Le cardinal cite aussi, des faits déjà relevés dans la presse, le vol d’argent, d’appareils téléphoniques, la poursuite, la fouille systématique des personnes et de leurs biens dans l’église. Il n’oublie pas l’interdiction faite aux fidèles d’accéder à leurs églises pour participer à la messe le 31 décembre. Ou encore, « le jet de gaz lacrymogène pendant la célébration eucharistique dans les différentes paroisses de Kinshasa ». Monsengwo lance alors : « Nous voulons un Congo des valeurs et non d’anti-valeurs ».

Tout cela, poursuit-il, des « agissements de nos prétendus vaillants hommes en uniforme, qui traduisent malheureusement, et ni plus ni moins, la barbarie. »

L’archevêque de Kinshasa tempère  le ton. « Nous demandons aux uns et aux autres de faire preuve de sagesse et de retenue. » Mais c’est avant d’ironiser, alors que la police estime avoir géré la marche du 31 décembre appelée par les laïcs catholiques.  « Que des mystifications présentées comme informations véridiques et fiables. »

Faire confiance à des dirigeants « incapables de garantir la paix, la justice et l’amour » ?

Laurent Monsengwo critique aussi une dangereuse instrumentalisation de la liberté religieuse en RDC. C’est, fait-il constater, « pour masquer des intérêts occultes comme par exemple l’accaparement des ressources, des richesses, le maintien au pouvoir par des méthodes anti-constitutionnelles ». Et de prévenir qu’elle « peut provoquer et provoque des dommages énormes aux sociétés, en l’occurrence la nôtre ».

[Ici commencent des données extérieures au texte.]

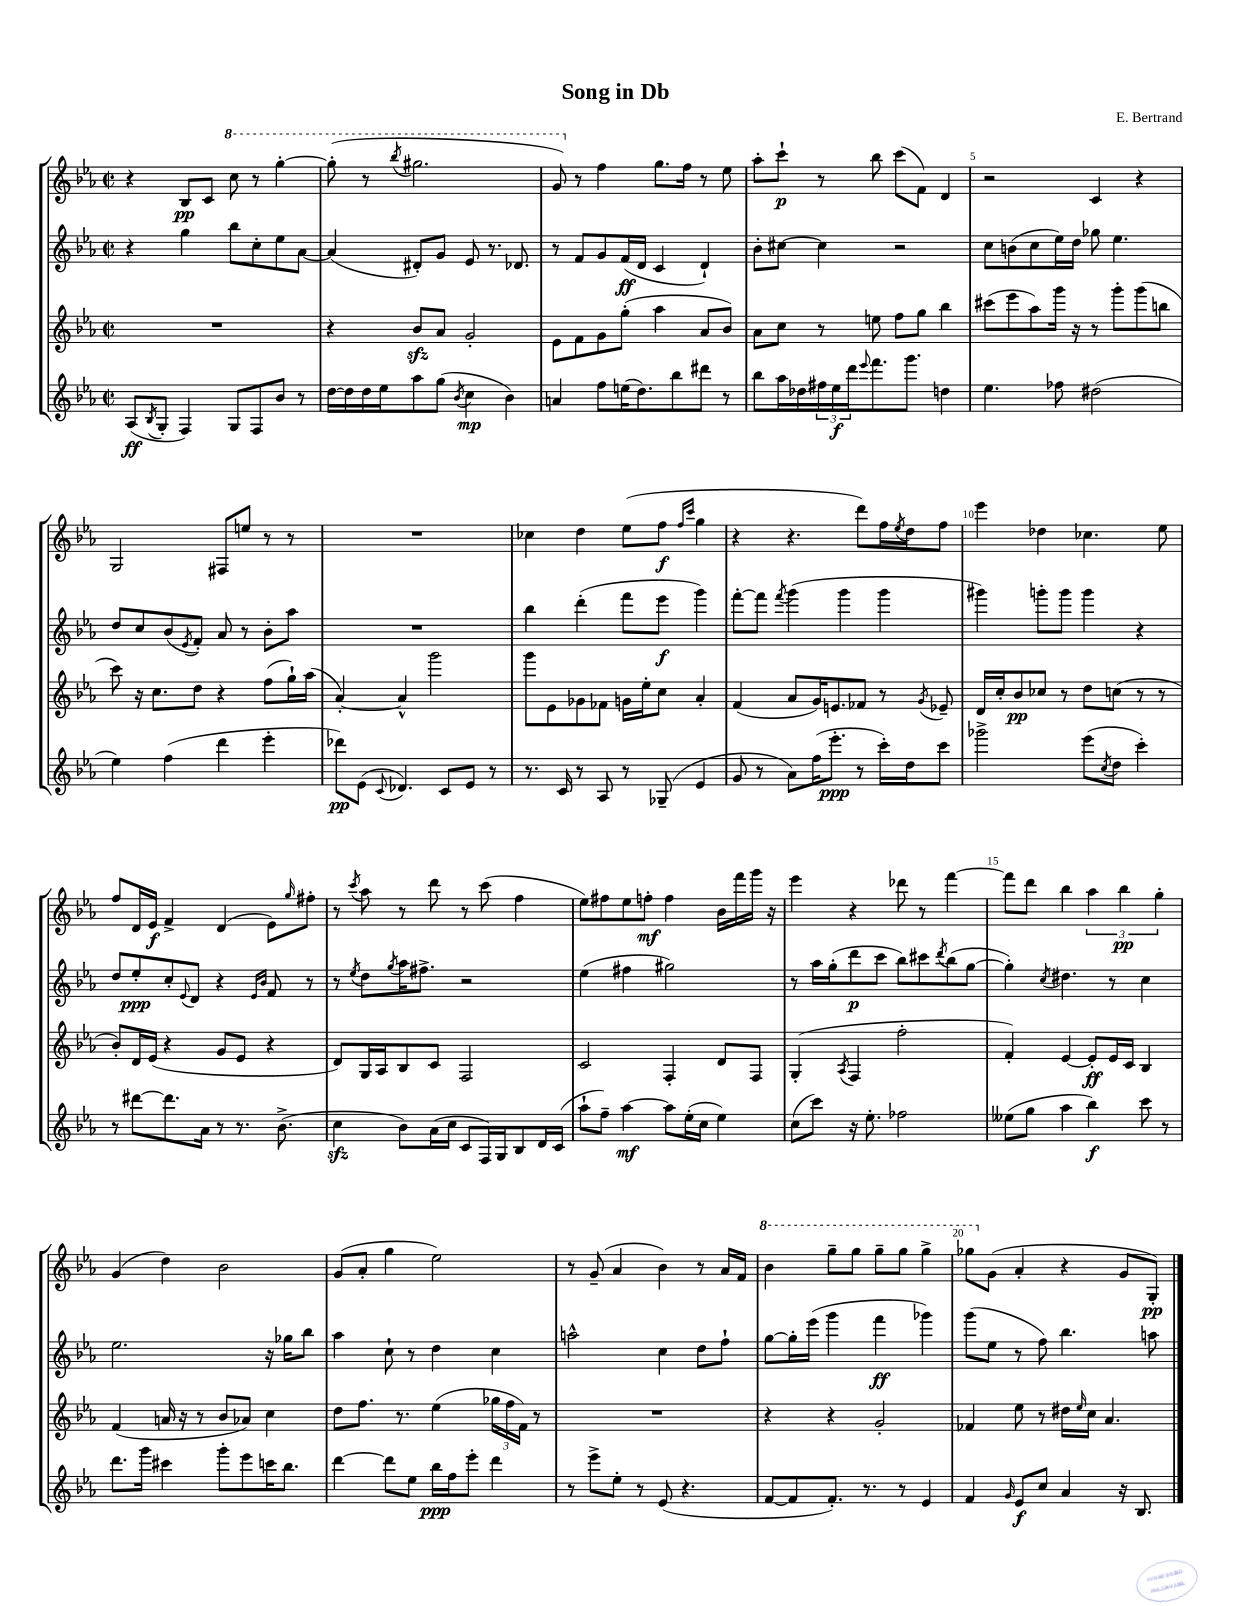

**kern	**dynam	**kern	**dynam	**kern	**dynam	**kern	**dynam
*part4	*part4	*part3	*part3	*part2	*part2	*part1	*part1
*staff4	*staff4	*staff3	*staff3	*staff2	*staff2	*staff1	*staff1
*clefG2	*	*clefG2	*	*clefG2	*	*clefG2	*
*k[b-e-a-]	*	*k[b-e-a-]	*	*k[b-e-a-]	*	*k[b-e-a-]	*
*M2/2	*	*M2/2	*	*M2/2	*	*M2/2	*
*met(c|)	*	*met(c|)	*	*met(c|)	*	*met(c|)	*
=1	=1	=1	=1	=1	=1	=1	=1
(8A-/L	ff	1r	.	4r	.	4r	.
8qB-/	.	.	.	.	.	.	.
8G'/J	.	.	.	.	.	.	.
4F/)	.	.	.	4gg\	.	8B-/L	pp
.	.	.	.	.	.	8c/J	.
*	*	*	*	*	*	*8va	*
8G/L	.	.	.	8bb-\L	.	8ccc\	.
8F/	.	.	.	8cc'\	.	8r	.
8b-/J	.	.	.	8ee-\	.	[4ggg'\	.
8r	.	.	.	[8a-\J	.	.	.
=2	=2	=2	=2	=2	=2	=2	=2
[16dd\LL	.	4r	.	(4a-/]	.	(8ggg'\]	.
16dd\]	.	.	.	.	.	.	.
16dd\	.	.	.	.	.	8r	.
16ee-\J	.	.	.	.	.	.	.
.	.	.	.	.	.	8qbbb-/	.
8aa-\	.	8b-zz/L	.	8d#X'/L)	.	2.ggg#X\	.
(8gg\J	.	8a-/J	.	8g/J	.	.	.
8qb-/	.	.	.	.	.	.	.
4cc\	mp	2g'/	.	8e-/	.	.	.
.	.	.	.	8.r	.	.	.
4b-\)	.	.	.	.	.	.	.
.	.	.	.	8.d-X/	.	.	.
=3	=3	=3	=3	=3	=3	=3	=3
4an/	.	8e-\L	.	8r	.	8gg/)	.
*	*	*	*	*	*	*X8va	*
.	.	8f\	.	8f/L	.	8r	.
8ff\L	.	8g\	.	8g/	.	4ff\	.
(16een\K	.	(8gg'\J	.	(16f/L	ff	.	.
8.dd\)	.	.	.	16d/JJ	.	.	.
.	.	4aa-\	.	4c/	.	8.gg\L	.
8bb-\	.	.	.	.	.	.	.
.	.	.	.	.	.	16ff\Jk	.
8ddd#X\J	.	8a-/L	.	4d`/)	.	8r	.
8r	.	8b-/J)	.	.	.	8ee-\	.
=4	=4	=4	=4	=4	=4	=4	=4
8bb-\L	.	8a-\L	.	8b-'\L	.	8aa-'\L	.
16aa-\L	.	8cc\J	.	[8cc#X\J	.	8ccc`\J	p
16dd-X\	.	.	.	.	.	.	.
24ff#X\	.	8r	.	4cc#\]	.	8r	.
24ee-\	f	.	.	.	.	.	.
24ddd\J	.	.	.	.	.	.	.
8qqeee-/	.	.	.	.	.	.	.
8.fff\	.	8een\	.	.	.	8bb-\	.
.	.	8ff\L	.	2r	.	(8ccc\L	.
8.ggg\J	.	.	.	.	.	.	.
.	.	8gg\J	.	.	.	8f\J)	.
4ddn\	.	4bb-\	.	.	.	4d/	.
=5	=5	=5	=5	=5	=5	=5	=5
4.ee-\	.	(8ccc#X\L	.	8cc\L	.	2r	.
.	.	8eee-\	.	(8bn\	.	.	.
.	.	8aa-\)	.	8cc\	.	.	.
8ff-X\	.	16ggg\Jk	.	16ee-\L)	.	.	.
.	.	16r	.	16dd\JJ	.	.	.
(2dd#X\	.	8r	.	8gg-X\	.	4c/	.
.	.	8ggg'\L	.	4.ee-\	.	.	.
.	.	(8ggg\	.	.	.	4r	.
.	.	8bbn\J	.	.	.	.	.
!!LO:LB:g=z
=6	=6	=6	=6	=6	=6	=6	=6
4ee-\)	.	8ccc\)	.	8dd/L	.	2G/	.
.	.	16r	.	8cc/	.	.	.
.	.	8.cc\L	.	.	.	.	.
(4ff\	.	.	.	(8b-/	.	.	.
.	.	.	.	8qe-/	.	.	.
.	.	8dd\J	.	8f'/J)	.	.	.
4ddd\	.	4r	.	8a-/	.	8F#X/L	.
.	.	.	.	8r	.	8een/J	.
4eee-'\	.	(8ff\L	.	8b-'\L	.	8r	.
.	.	16gg`\L)	.	8aa-\J	.	8r	.
.	.	(16aa-\JJ	.	.	.	.	.
=7	=7	=7	=7	=7	=7	=7	=7
8ddd-X\L)	pp	[4a-'/)	.	1r	.	1r	.
(8e-\J	.	.	.	.	.	.	.
8qqc/	.	.	.	.	.	.	.
4.d-X/)	.	4a-^^/]	.	.	.	.	.
.	.	2ggg\	.	.	.	.	.
8c/L	.	.	.	.	.	.	.
8e-/J	.	.	.	.	.	.	.
8r	.	.	.	.	.	.	.
=8	=8	=8	=8	=8	=8	=8	=8
8.r	.	8ggg\L	.	4bb-\	.	4cc-X\	.
.	.	8e-\	.	.	.	.	.
16c/	.	.	.	.	.	.	.
8r	.	8g-X\	.	(4ddd'\	.	4dd\	.
8A-/	.	8f-X\J	.	.	.	.	.
8r	.	16gn\LL	.	8fff\L	.	(8ee-\L	.
.	.	16ee-'\J	.	.	.	.	.
(8G-X~/	.	8cc\J	.	8eee-\J	f	8ff\J	f
.	.	.	.	.	.	16qqff/LL	.
.	.	.	.	.	.	16qqccc/JJ	.
4e-/	.	4a-'/	.	4ggg\)	.	4gg\	.
=9	=9	=9	=9	=9	=9	=9	=9
8g/	.	(4f/	.	[8fff'\L	.	4r	.
8r	.	.	.	8fff\J]	.	.	.
.	.	.	.	8qfff/	.	.	.
8a-\L)	.	8a-/L	.	(4ggg\	.	4.r	.
(16ff\K	.	16g/K)	.	.	.	.	.
8.eee-'\J	ppp	8.en/	.	.	.	.	.
.	.	.	.	4ggg\	.	.	.
8r	.	8f-X/J	.	.	.	8ddd\L)	.
16ccc'\LL)	.	8r	.	4ggg\	.	16ff\L	.
.	.	.	.	.	.	8qee-/	.
16dd\J	.	.	.	.	.	16dd\J	.
.	.	8qg/	.	.	.	.	.
8ccc\J	.	8e-X~/	.	.	.	8ff\J	.
=10	=10	=10	=10	=10	=10	=10	=10
2ggg-X^\	.	16d/LL	.	4ggg#X\)	.	4eee-\	.
.	.	16cc'/J	.	.	.	.	.
.	.	8b-/	pp	.	.	.	.
.	.	8cc-X/J	.	8gggn'\L	.	4dd-X\	.
.	.	8r	.	8ggg\J	.	.	.
(8eee-\L	.	8dd\L	.	4ggg\	.	4.cc-X\	.
8qcc/	.	.	.	.	.	.	.
8dd\J	.	(8ccn\J	.	.	.	.	.
4ccc'\)	.	8r	.	4r	.	.	.
.	.	8r	.	.	.	8ee-\	.
!!LO:LB:g=z
=11	=11	=11	=11	=11	=11	=11	=11
8r	.	8b-'/L)	.	8dd/L	.	8ff/L	.
[8ddd#X\L	.	16d/L	.	8ee-'/	ppp	16d/L	.
.	.	(16e-/JJ	.	.	.	16e-/JJ	f
8.ddd#\]	.	4r	.	8cc'/	.	4f^/	.
.	.	.	.	8qqe-/	.	.	.
.	.	.	.	8d/J	.	.	.
16a-\Jk	.	.	.	.	.	.	.
8r	.	8g/L	.	4r	.	(4d/	.
8.r	.	8e-/J	.	.	.	.	.
.	.	.	.	16qqe-/LL	.	.	.
.	.	.	.	16qqb-/JJ	.	.	.
.	.	4r	.	8f/	.	8e-\L)	.
(8.b-^\	.	.	.	.	.	.	.
.	.	.	.	.	.	16qqgg/	.
.	.	.	.	8r	.	8ff#X'\J	.
=12	=12	=12	=12	=12	=12	=12	=12
4cczz\	.	8d/L)	.	8r	.	8r	.
.	.	.	.	8qee-/	.	8qccc/	.
.	.	16G/L	.	8dd\L	.	8aa-\	.
.	.	16A-/J	.	.	.	.	.
.	.	.	.	8qgg/	.	.	.
8b-\L)	.	8B-/	.	16aa-\K	.	8r	.
.	.	.	.	8.ff#X^\J	.	.	.
(16a-\L	.	8c/J	.	.	.	8ddd\	.
16cc\JJ	.	.	.	.	.	.	.
8c/L	.	2F/	.	2r	.	8r	.
16F/L)	.	.	.	.	.	(8ccc\	.
16G/J	.	.	.	.	.	.	.
8B-/	.	.	.	.	.	4ff\	.
16d/L	.	.	.	.	.	.	.
(16c/JJ	.	.	.	.	.	.	.
=13	=13	=13	=13	=13	=13	=13	=13
8aa-`\L	.	2c/	.	(4ee-\	.	8ee-\L)	.
8ff~\J)	.	.	.	.	.	8ff#X\	.
[4aa-\	mf	.	.	4ff#X\	.	8ee-\	.
.	.	.	.	.	.	8ffn'\J	mf
8aa-\L]	.	4F'/	.	2gg#X\)	.	4ff\	.
(16ee-'\L	.	.	.	.	.	.	.
16cc\JJ	.	.	.	.	.	.	.
4ee-\)	.	8d/L	.	.	.	16b-\LL	.
.	.	.	.	.	.	16fff\	.
.	.	8F/J	.	.	.	16ggg\JJ	.
.	.	.	.	.	.	16r	.
=14	=14	=14	=14	=14	=14	=14	=14
(8cc\L	.	(4G'/	.	8r	.	4eee-\	.
8ccc\J)	.	.	.	16aa-\LL	.	.	.
.	.	.	.	(16gg'\J	.	.	.
.	.	8qA-/	.	.	.	.	.
16r	.	4F/	.	8ddd\	p	4r	.
8.ee-'\	.	.	.	.	.	.	.
.	.	.	.	8ccc\J	.	.	.
2ff-X\	.	2ff'\	.	8bb-\L)	.	8ddd-X\	.
.	.	.	.	8ccc#X\	.	8r	.
.	.	.	.	8qddd/	.	.	.
.	.	.	.	(8bb-\	.	[4fff\	.
.	.	.	.	[8gg\J	.	.	.
=15	=15	=15	=15	=15	=15	=15	=15
(8ee--X\L	.	4f'/)	.	4gg'\])	.	8fff\L]	.
8gg\J	.	.	.	.	.	8ddd\J	.
.	.	.	.	8qcc/	.	.	.
4aa-\	.	[4e-/	.	4.dd#X\	.	4bb-\	.
4bb-\)	f	8e-'/L]	ff	.	.	6aa-\	.
.	.	16e-/L	.	8r	.	.	.
.	.	.	.	.	.	6bb-\	pp
.	.	16c/JJ	.	.	.	.	.
8ccc\	.	4B-/	.	4cc\	.	.	.
.	.	.	.	.	.	6gg'\	.
8r	.	.	.	.	.	.	.
!!LO:LB:g=z
=16	=16	=16	=16	=16	=16	=16	=16
8.ddd\L	.	(4f/	.	2.ee-\	.	(4g/	.
16ggg\Jk	.	.	.	.	.	.	.
4ccc#X\	.	16an/	.	.	.	4dd\)	.
.	.	16r	.	.	.	.	.
.	.	8r	.	.	.	.	.
8ggg'\L	.	8b-/L	.	.	.	2b-\	.
8eee-\	.	8a-X/J)	.	.	.	.	.
16cccn\K	.	4cc\	.	16r	.	.	.
8.bb-\J	.	.	.	16gg-X\KL	.	.	.
.	.	.	.	8bb-\J	.	.	.
=17	=17	=17	=17	=17	=17	=17	=17
[4ddd\	.	8dd\L	.	4aa-\	.	(8g/L	.
.	.	8.ff\J	.	.	.	8a-'/J	.
8ddd\L]	.	.	.	8cc`\	.	4gg\	.
.	.	8.r	.	.	.	.	.
8ee-\J	.	.	.	8r	.	.	.
16bb-\LL	ppp	(4ee-\	.	4dd\	.	2ee-\)	.
16ff\J	.	.	.	.	.	.	.
8eee-'\J	.	.	.	.	.	.	.
4ddd\	.	24gg-X\LL	.	4cc\	.	.	.
.	.	24ff\	.	.	.	.	.
.	.	24f\JJ)	.	.	.	.	.
.	.	8r	.	.	.	.	.
=18	=18	=18	=18	=18	=18	=18	=18
8r	.	1r	.	2aan^^\	.	8r	.
8eee-^\L	.	.	.	.	.	(8g~/	.
8ee-'\J	.	.	.	.	.	4a-/	.
8r	.	.	.	.	.	.	.
(8e-/	.	.	.	4cc\	.	4b-\)	.
4.r	.	.	.	.	.	.	.
.	.	.	.	8dd\L	.	8r	.
.	.	.	.	8ff`\J	.	16a-/LL	.
.	.	.	.	.	.	16f/JJ	.
=19	=19	=19	=19	=19	=19	=19	=19
*	*	*	*	*	*	*8va	*
[8f/L	.	4r	.	[8gg\L	.	4bb-\	.
8f/]	.	.	.	16gg'\L]	.	.	.
.	.	.	.	(16eee-\JJ	.	.	.
8.f'/J)	.	4r	.	4ggg\	.	8ggg~\L	.
.	.	.	.	.	.	8ggg\J	.
8.r	.	.	.	.	.	.	.
.	.	2g'/	.	4fff\	ff	8ggg~\L	.
8r	.	.	.	.	.	8ggg\J	.
4e-/	.	.	.	4ggg-X\)	.	4ggg^\	.
=20	=20	=20	=20	=20	=20	=20	=20
4f/	.	4f-X/	.	(8ggg\L	.	8ggg-X\L	.
*	*	*	*	*	*	*X8va	*
.	.	.	.	8ee-\J	.	(8g\J	.
16qqg/	.	.	.	.	.	.	.
8e-/L	f	8ee-\	.	8r	.	4a-'/	.
8cc/J	.	8r	.	8ff\)	.	.	.
4a-/	.	16dd#X\LL	.	4.bb-\	.	4r	.
.	.	16qqee-/	.	.	.	.	.
.	.	16cc\JJ	.	.	.	.	.
.	.	4.a-/	.	.	.	.	.
16r	.	.	.	.	.	8g/L	.
8.B-/	.	.	.	.	.	.	.
.	.	.	.	8aan\	.	8G'/J)	pp
==	==	==	==	==	==	==	==
*-	*-	*-	*-	*-	*-	*-	*-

Il enchaîne, très critique, sur un ton on ne peut plus politique. « Il est temps que la vérité l’emporte sur le mensonge systémique, que les médiocres dégagent et que règnent la paix, la justice en RD Congo. » Mais ce n’est pas fini pour le cardinal, ancien président du parlement congolais de transition, à la sortie de la Conférence nationale souveraine. Il se demande comment on peut faire confiance « à des dirigeants incapables des protéger la population, de garantir la paix, la justice, l’amour du peuple ? »

Un accord diversement interprété

Cette dernière déclaration pourrait, dans la suite des événements, être interprétée comme une attaque directe au président Kabila. Contesté depuis la fin de son dernier mandat le 20 décembre 2016, le chef de l’Etat congolais est appelé à quitter le pouvoir.

A travers la dernière marche, les laïcs catholiques ont insisté sur l’application intégrale de l’accord de la Saint Sylvestre. Signé le 31 décembre 2016, il a permis au président Kabila de rester un an de plus au pouvoir sous la médiation des évêques catholiques, la CENCO. Mais son application ne satisfait pas plusieurs, y compris parmi les membres de la société civile. C’est notamment au sujet de la libération des prisonniers politiques, ou encore, la restructuration de la centrale électorale, CENI.

Mais le pouvoir (et le président Kabila l’a dit dans ses vœux pour 2018) trouve inutile cette démarche. Puisque le fichier électoral est presque prêt, la loi électorale a été votée (mais elle reste contestée par l’opposition). En plus, le pays dispose d’un nouveau calendrier électoral qui fixe la présidentielle au 23 décembre 2018. Pour le pouvoir, l’Eglise catholique ne joue plus la neutralité et a choisi l’opposition.